A proctoscopy or rigid sigmoidoscopy is usually carried out as an outpatient procedure, meaning you’ll be able to go home shortly afterwards. A scope (a tube with a light and camera on the end) is used to carry out the examination. You’ll be asked to lie on your side with your legs bent. The specialist will apply a lubricating gel to the scope before gently inserting it into your rectum and passing it into the colon. A very small amount of gas is passed through the scope to gently expand the colon and make it easier to see all of the lining.
Images will relay from the scope onto a screen, allowing for close examination of any abnormalities. If additional steps are required, such as a biopsy, very small cutting tools will be passed through the scope to enable to specialist to remove some tissue.

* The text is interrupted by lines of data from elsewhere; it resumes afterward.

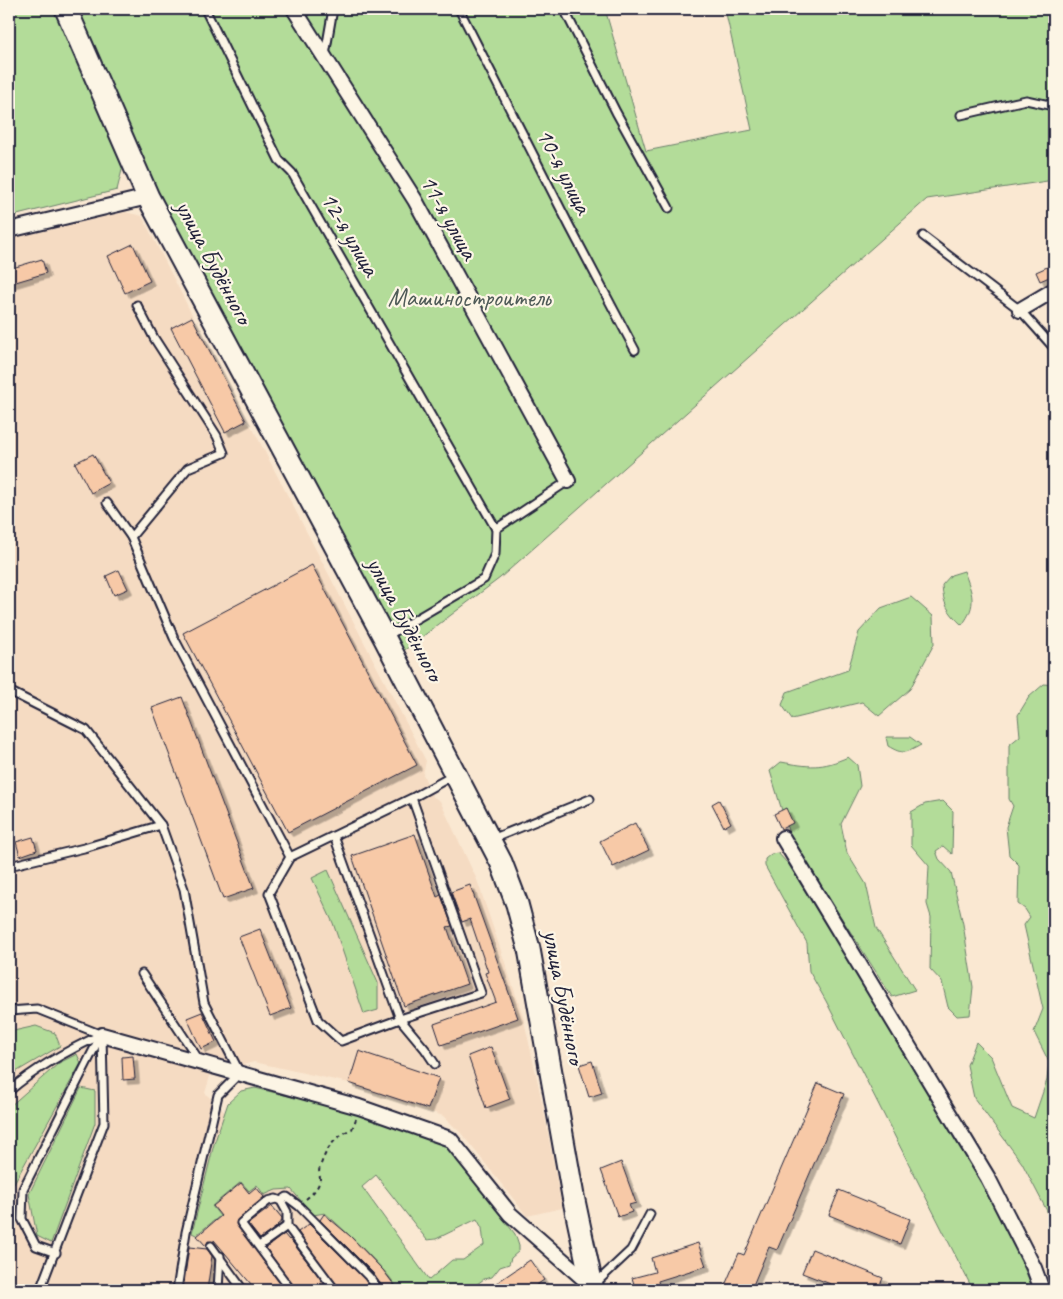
<svg xmlns="http://www.w3.org/2000/svg" width="1063" height="1299" viewBox="0 0 1063 1299" font-family="Caveat,sans-serif">
<defs>
<filter id="shadow"><feDropShadow dx="4.5" dy="4.5" stdDeviation="0" flood-color="#0004"/></filter>
</defs>
<rect width="100%" height="100%" fill="#fae8d2"/>
<filter id="ink" filterUnits="userSpaceOnUse"><feTurbulence type="fractalNoise" baseFrequency=".02" numOctaves="2"/><feDisplacementMap in="SourceGraphic" scale="10" xChannelSelector="R" yChannelSelector="G"/><feConvolveMatrix kernelMatrix="1 2 1 2 8 2 1 2 1" color-interpolation-filters="sRGB"/></filter>
<g filter="url(#ink)">
<polygon fill="#f5dbc2" points="125,212 142,216 246,421 253,429 426,761 423,774 432,796 440,801 477,880 523,1016 543,1106 562,1208 527,1216 461,1133 443,1116 349,1083 254,1062 211,1073 205,1093 351,1235 385,1270 400,1290 9,1290 9,239"/>
<g fill="#b3dc99" stroke="#6a7f6a" fill-rule="evenodd">
<polygon points="9,9 55,9 123,166 117,190 9,217"/>
<polygon points="69,9 605,9 646,151 752,130 725,9 1054,9 1054,180 927,199 500,578 402,652 152,200"/>
<path d="M964 571C972 593 978 604 962 625 948 612 943 604 942 585L951 575Z"/>
<polygon points="911,597 933,616 934,644 910,689 879,716 862,702 792,719 782,705 787,692 848,670 859,632 881,608"/>
<polygon points="1044,684 1054,685 1054,1250 1047,1211 1022,1163 974,1098 967,1065 976,1042 991,1057 1012,1108 1034,1118 1047,1080 1049,1062 1034,1032 1043,1009 1024,925 1030,917 1025,909 1018,904 1019,865 1009,855 1006,827 1013,806 1009,799 1009,745 1020,736 1018,715 1029,697"/>
<path d="M886 737H910L921 745C906 753 903 755 888 746Z"/>
<path d="M848 757 857 765 860 786 841 824 847 853 866 884 876 928 915 990 892 997 790 837 770 771 781 762C810 767 821 769 848 757Z"/>
<polygon points="943,801 953,811 952,854 943,846 936,851 939,859 951,872 963,924 973,987 970,1015 957,1016 948,1007 942,982 930,969 931,917 927,904 929,866 911,845 911,812 925,804"/>
<path d="M778 853 789 865C839 946 889 1027 937 1109 972 1167 1009 1226 1033 1290H973L826 1001 809 971 807 943 765 866V859L771 854Z"/>
<polygon points="328,870 378,983 378,1010 364,1014 333,923 312,878"/>
<polygon points="36,1026 55,1033 60,1046 9,1076 9,1032"/>
<polygon points="77,1054 81,1063 9,1192 9,1107 59,1063"/>
<polygon points="81,1088 95,1091 95,1123 51,1243 37,1236 29,1194"/>
<path d="M255 1088 362 1113 447 1144 461 1158 481 1190 515 1234 519 1246V1251L511 1258 509 1264 500 1267 492 1277 484 1279 469 1290H399C377 1261 352 1237 325 1213L313 1215 291 1189 276 1190 264 1195 257 1185 249 1191 241 1182 212 1206 220 1216 196 1235 192 1233 214 1144 228 1103 241 1091ZM376 1175 427 1240 436 1239 477 1219 482 1228 484 1245 463 1260H452L429 1280 362 1187Z"/>
</g>
<g fill="#f7c9a7" stroke="#22223b" filter="url(#shadow)">
<polygon points="133,244 150,281 125,293 108,256"/>
<polygon points="42,259 46,273 9,284 9,269"/>
<polygon points="1054,264 1054,275 1040,281 1036,272"/>
<polygon points="192,317 246,421 225,432 171,328"/>
<polygon points="93,454 109,483 91,493 75,463"/>
<polygon points="312,565 417,765 288,832 183,633"/>
<polygon points="119,570 128,589 114,595 106,576"/>
<polygon points="182,697 254,888 223,899 152,708"/>
<polygon points="719,800 731,823 724,827 712,804"/>
<polygon points="786,808 793,823 781,829 774,814"/>
<polygon points="635,823 649,850 613,867 600,841"/>
<polygon points="415,834 437,897 441,895 452,926 447,927 467,984 404,1006 352,856"/>
<polygon points="33,837 37,850 20,856 16,842"/>
<polygon points="470,885 518,1018 441,1045 434,1024 496,1002 485,973 488,972 470,919 462,922 451,892"/>
<polygon points="260,929 291,1008 270,1016 239,937"/>
<polygon points="202,1012 216,1042 201,1049 187,1018"/>
<polygon points="491,1047 510,1099 486,1108 468,1056"/>
<polygon points="359,1051 439,1078 428,1109 349,1083"/>
<polygon points="133,1056 135,1079 123,1080 122,1057"/>
<polygon points="592,1061 602,1093 589,1097 579,1065"/>
<polygon points="818,1083 844,1094 777,1250 769,1247 751,1290 723,1290 739,1253 744,1255"/>
<polygon points="621,1162 636,1203 629,1205 632,1212 618,1217 601,1170"/>
<polygon points="241,1183 249,1193 256,1187 264,1197 238,1219 236,1224 285,1290 256,1290 214,1240 214,1242 208,1241 206,1246 197,1236 221,1216 213,1206"/>
<polygon points="839,1190 910,1219 900,1244 829,1215"/>
<polygon points="272,1206 282,1218 282,1221 277,1225 278,1226 260,1239 248,1224"/>
<polygon points="324,1214 350,1236 383,1270 398,1290 384,1290 373,1273 320,1220"/>
<polygon points="309,1224 365,1280 372,1290 340,1290 298,1232"/>
<polygon points="284,1234 289,1240 290,1239 329,1290 296,1290 266,1248"/>
<polygon points="698,1243 706,1266 658,1281 660,1290 636,1290 632,1278 655,1272 651,1258"/>
<polygon points="189,1247 207,1249 212,1256 207,1290 183,1290"/>
<polygon points="812,1249 883,1278 878,1290 846,1290 802,1273"/>
<polygon points="530,1260 544,1280 529,1290 486,1290"/>
</g>
<g fill="none" stroke-linecap="round" stroke-linejoin="round">
<g stroke="#22223b" stroke-width="11">
<g id="lane">
<polyline points="205,9 279,160 292,173 496,529"/>
<polyline points="459,9 570,227 635,350"/>
<polyline points="564,9 616,112 669,208"/>
<polyline points="325,55 333,9"/>
<polyline points="961,115 1026,100 1054,106"/>
<polyline points="923,236 1020,310 1054,348"/>
<polyline points="107,503 131,537 174,638 290,857"/>
<polyline points="131,537 188,468 224,453 217,436 154,338 137,305"/>
<polyline points="387,636 484,579 495,554 496,529 568,481"/>
<polyline points="9,691 86,730 161,825 184,889 204,1003 240,1073 218,1095 186,1232 177,1290"/>
<polyline points="412,798 481,993 400,1019 341,1041 318,1020 269,893 290,857 412,798 454,775"/>
<polyline points="334,836 400,1019 425,1049 435,1064"/>
<polyline points="492,839 590,799"/>
<polyline points="9,866 84,848 161,825"/>
<polyline points="142,974 199,1060"/>
<polyline points="9,1011 37,1009 102,1035"/>
<path d="M9 1091C37 1067 68 1050 101 1035"/>
<polyline points="281,1201 287,1197 299,1206 369,1277 379,1290"/>
<polyline points="211,1246 243,1290"/>
<polyline points="259,1246 287,1226"/>
<polyline points="56,1253 36,1246 22,1219 23,1189 100,1037"/>
<polyline points="596,1283 631,1250 650,1214"/>
<polyline points="40,1290 104,1123 102,1035"/>
<polyline points="218,1290 220,1256"/>
<polyline points="291,1290 241,1223 268,1201 276,1199 281,1201 287,1212 287,1226 335,1290"/>
</g>
</g>
<g stroke="#22223b" stroke-width="18">
<g id="street">
<polyline points="294,9 415,200 568,481"/>
<polyline points="9,230 148,197"/>
<polyline points="1020,310 1054,290"/>
<polyline points="783,838 988,1178 1034,1268 1042,1290"/>
<polyline points="102,1035 359,1107 450,1139 510,1214 592,1286"/>
</g>
</g>
<g stroke="#22223b" stroke-width="25">
<polyline id="primary" points="66,9 148,197 384,637 501,862 517,904 529,949 573,1196 593,1290"/>
</g>
<path stroke="#22223b" stroke-width="2" stroke-dasharray="4 4" stroke-linecap="butt" d="M306 1199C312 1194 319 1188 320 1179 320 1175 318 1172 320 1167 326 1149 334 1137 352 1129L356 1119"/>
<use href="#lane" stroke="#fcf5e5" stroke-width="7"/>
<use href="#street" stroke="#fcf5e5" stroke-width="14"/>
<use href="#primary" stroke="#fcf5e5" stroke-width="21"/>
</g>
</g>
<g text-anchor="middle" dominant-baseline="central" stroke-width="4.5" stroke-linejoin="round" paint-order="stroke">
<g font-size="25" fill="#22223b" stroke="#fcf5e5">
<text transform="translate(564 171) rotate(63)">10-я улица</text>
<text transform="translate(449 217) rotate(61)">11-я улица</text>
<text transform="translate(350 234) rotate(60)">12-я улица</text>
<text transform="translate(214 262) rotate(62)">улица Будённого</text>
<text transform="translate(405 619) rotate(62)">улица Будённого</text>
<text transform="translate(564 997) rotate(79)">улица Будённого</text>
</g>
<g font-size="25" fill="#4e5a57" stroke="#fcf5e5">
<text x="469" y="298">Машиностроитель</text>
</g>
</g>
<rect width="1063" height="1299" fill="none" stroke="#fcf5e5" stroke-width="30"/>
<rect x="15" y="15" width="1033" height="1269" fill="none" stroke="#22223b" stroke-width="2" filter="url(#ink)"/>
</svg>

While it’s natural to feel a bit nervous before a proctoscopy or sigmoidoscopy, the procedure shouldn’t be painful or too uncomfortable and usually only takes around 10-20 minutes to complete. However, if you are worried, don’t be afraid to tell us – we’ll do our best to ensure you feel fully informed about what’s going to happen and, if necessary, a sedative can be used to help you relax. This will mean you can’t drive for at least 24 hours afterwards so will need somebody to take you home.
After the procedure
You may feel slightly bloated for a few hours after the procedure, but most people are able to carry on with regular activities right away. On rare occasions, bleeding or a tear can occur – your consultant will explain any potential risks and signs to look out for.
Your consultant may be able to explain any observations made during the procedure right away. However, if a biopsy was taken, it can take a few days for results to be available. A follow-up appointment will be arranged to discuss any outcomes or further treatment required.